# Аккордеон кнопочный Meinel und Herold Германия



## natalya_spb (7 Май 2018)

Доброго времени суток,господа форумчане!
Достался от деда баян немецкий Meinel und Herold(г. Клингенталь).
И поскольку, внешне отличить кнопочный аккордеон от баяна довольно трудно, то у нас оба инструмента стали называть баянами. Баян имеет 3 регистра в правой руке и 5 регистров в левой.Звук инструмента имеет красивый нежный тембр,настроен.
Фирма Meinel &amp; Herold была основана в немецком Клингентале в 1893 году. Позже фабрика помимо производства гармоней и аккордеонов переключилась в основном на производство и торговлю музыкальными инструментами всех видов и скоро стала одним из крупнейших торговых домов в Клингентале и вокруг. С 1973 года этой фабрики уже нет.
Коллекционный, трофейный инструмент в хорошем, рабочем состоянии. Есть небольшие следы потертости, пришедшие с возрастом. Вероятно,Настоящая находка для ценителя.
Как правильно определить стоимость для продажи,подскажите,господа форумчане.Заранее благодарю.


----------



## Maestro V.D. (8 Май 2018)

Отличить внешне баян от аккордеона не сложно - отличаются грифом. Для коллекционеров возможно и интересно, не знаю. А вот сугубо играющим музыкантам (играющим - имею ввиду тех, кто не только за столом музицирует по праздникам)...  Я к тому, что если думаете продать его относительно не дешево, то это будет тяжеловато реализовать. Поэтому ориентируйтесь на стоимость со схожими инструментами. У нас в Украине, например, такого плана инструменты в среднем 180 y.e. В России, насколько я понял, сравнивая цены с нашими - инструменты немножко дешевле. Как-то так...


----------



## vev (8 Май 2018)

*natalya_spb*,

хочется сразу же разочаровать: струмент из серии дрова и продать его невозможно... 
Если бы Вы почитали форум хотя бы по диагонали, то нашли бы ответ на свой вопрос сами

Да и с "трофейностью" промахнулись явно...


----------



## Kuzalogly (8 Май 2018)

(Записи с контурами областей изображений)
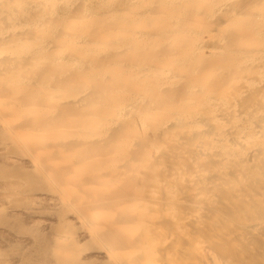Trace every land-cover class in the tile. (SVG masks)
Instances as JSON below:
<instances>
[{
    "label": "bare ground",
    "instance_id": "bare-ground-1",
    "mask_svg": "<svg viewBox=\"0 0 264 264\" xmlns=\"http://www.w3.org/2000/svg\"><path fill=\"white\" fill-rule=\"evenodd\" d=\"M0 129L111 263L264 264V0H0Z\"/></svg>",
    "mask_w": 264,
    "mask_h": 264
},
{
    "label": "rangeland",
    "instance_id": "rangeland-1",
    "mask_svg": "<svg viewBox=\"0 0 264 264\" xmlns=\"http://www.w3.org/2000/svg\"><path fill=\"white\" fill-rule=\"evenodd\" d=\"M21 151L0 131V264H113Z\"/></svg>",
    "mask_w": 264,
    "mask_h": 264
}]
</instances>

## Задание
В каком году, по тексту страницы, была основана фирма Meinel und Herold?

## Ответ
В 1893 году.